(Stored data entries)
────────────────────────────────────────
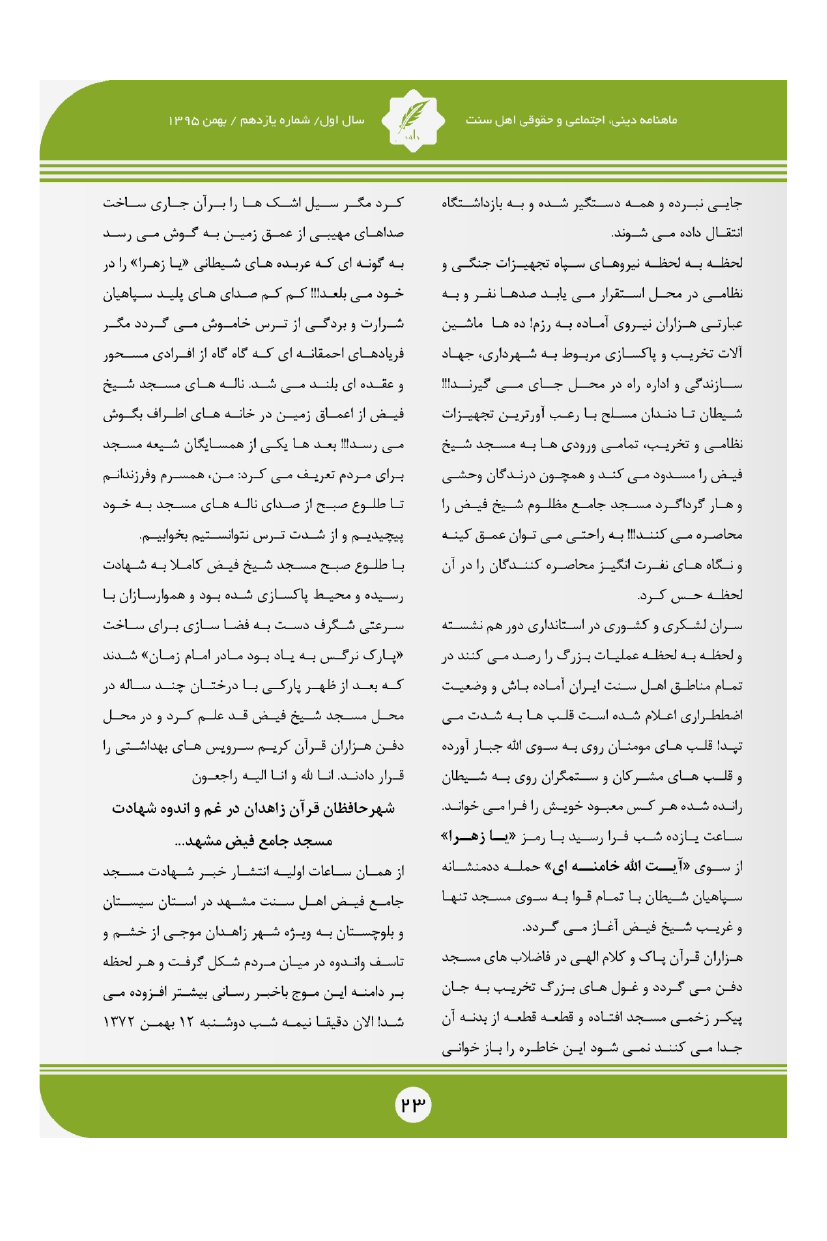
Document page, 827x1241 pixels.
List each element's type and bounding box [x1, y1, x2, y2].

picture [39, 80, 787, 1138]
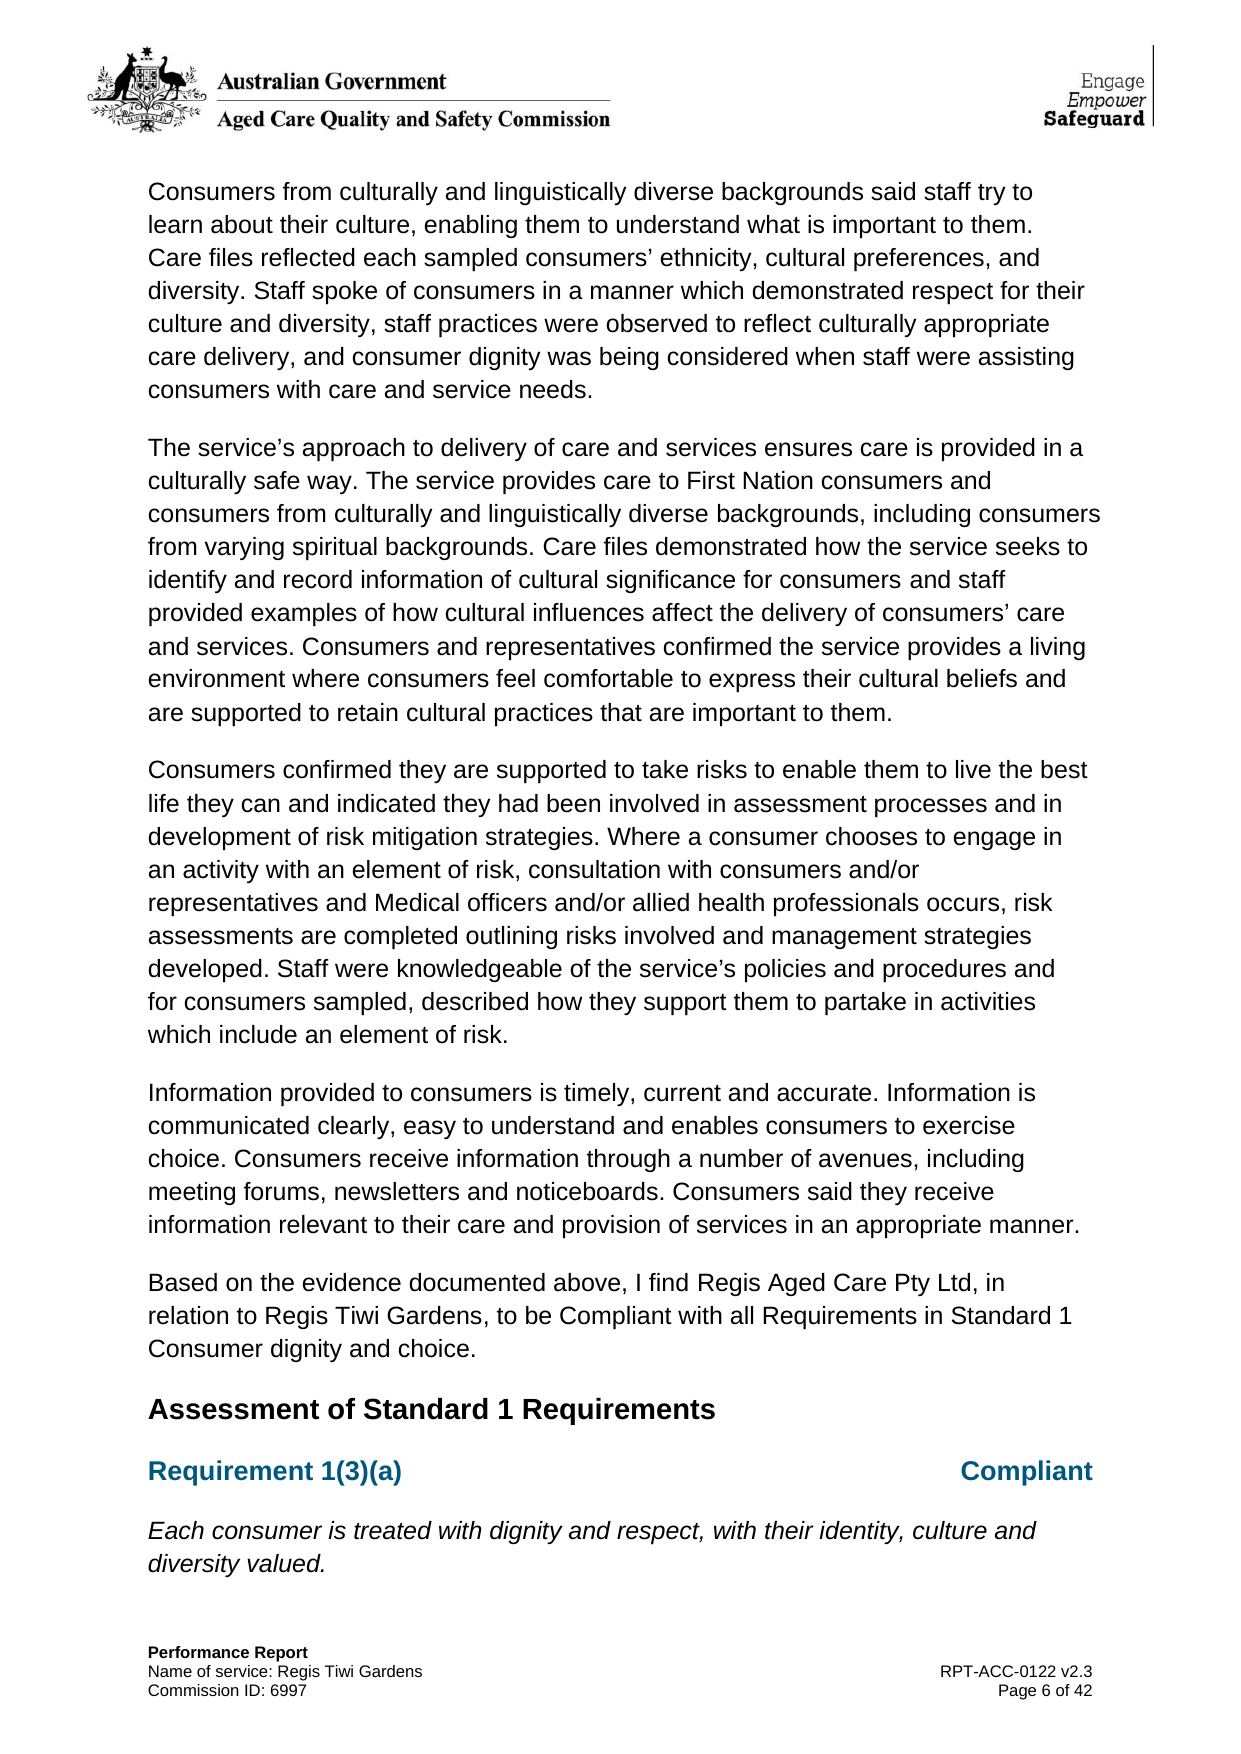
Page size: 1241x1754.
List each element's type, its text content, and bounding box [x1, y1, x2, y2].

picture [1, 0, 1241, 154]
text Consumers and representatives were complimentary of the way in which staff spoke with consumers, respected them as individuals and recognised their varying cultures. Consumers from culturally and linguistically diverse backgrounds said staff try to learn about their culture, enabling them to understand what is important to them. Care files reflected each sampled consumers’ ethnicity, cultural preferences, and diversity. Staff spoke of consumers in a manner which demonstrated respect for their culture and diversity, staff practices were observed to reflect culturally appropriate care delivery, and consumer dignity was being considered when staff were assisting consumers with care and service needs. [148, 177, 1092, 404]
text Consumers confirmed they are supported to take risks to enable them to live the best life they can and indicated they had been involved in assessment processes and in development of risk mitigation strategies. Where a consumer chooses to engage in an activity with an element of risk, consultation with consumers and/or representatives and Medical officers and/or allied health professionals occurs, risk assessments are completed outlining risks involved and management strategies developed. Staff were knowledgeable of the service’s policies and procedures and for consumers sampled, described how they support them to partake in activities which include an element of risk. [148, 756, 1092, 1048]
text Requirement 1(3)(a) Compliant [148, 1455, 1092, 1487]
text Information provided to consumers is timely, current and accurate. Information is communicated clearly, easy to understand and enables consumers to exercise choice. Consumers receive information through a number of avenues, including meeting forums, newsletters and noticeboards. Consumers said they receive information relevant to their care and provision of services in an appropriate manner. [148, 1078, 1092, 1238]
text Based on the evidence documented above, I find Regis Aged Care Pty Ltd, in relation to Regis Tiwi Gardens, to be Compliant with all Requirements in Standard 1 Consumer dignity and choice. [148, 1268, 1092, 1363]
text The service’s approach to delivery of care and services ensures care is provided in a culturally safe way. The service provides care to First Nation consumers and consumers from culturally and linguistically diverse backgrounds, including consumers from varying spiritual backgrounds. Care files demonstrated how the service seeks to identify and record information of cultural significance for consumers and staff provided examples of how cultural influences affect the delivery of consumers’ care and services. Consumers and representatives confirmed the service provides a living environment where consumers feel comfortable to express their cultural beliefs and are supported to retain cultural practices that are important to them. [148, 433, 1107, 726]
text Each consumer is treated with dignity and respect, with their identity, culture and diversity valued. [148, 1516, 1092, 1578]
text Assessment of Standard 1 Requirements [148, 1392, 1092, 1425]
────────────────────────────────────────
■ TO DO
Search the data and copy each line containing "culturally".

■ RESULT BELOW
text Consumers and representatives were complimentary of the way in which staff spoke with consumers, respected them as individuals and recognised their varying cultures. Consumers from culturally and linguistically diverse backgrounds said staff try to learn about their culture, enabling them to understand what is important to them. Care files reflected each sampled consumers’ ethnicity, cultural preferences, and diversity. Staff spoke of consumers in a manner which demonstrated respect for their culture and diversity, staff practices were observed to reflect culturally appropriate care delivery, and consumer dignity was being considered when staff were assisting consumers with care and service needs. [148, 177, 1092, 404]
text The service’s approach to delivery of care and services ensures care is provided in a culturally safe way. The service provides care to First Nation consumers and consumers from culturally and linguistically diverse backgrounds, including consumers from varying spiritual backgrounds. Care files demonstrated how the service seeks to identify and record information of cultural significance for consumers and staff provided examples of how cultural influences affect the delivery of consumers’ care and services. Consumers and representatives confirmed the service provides a living environment where consumers feel comfortable to express their cultural beliefs and are supported to retain cultural practices that are important to them. [148, 433, 1107, 726]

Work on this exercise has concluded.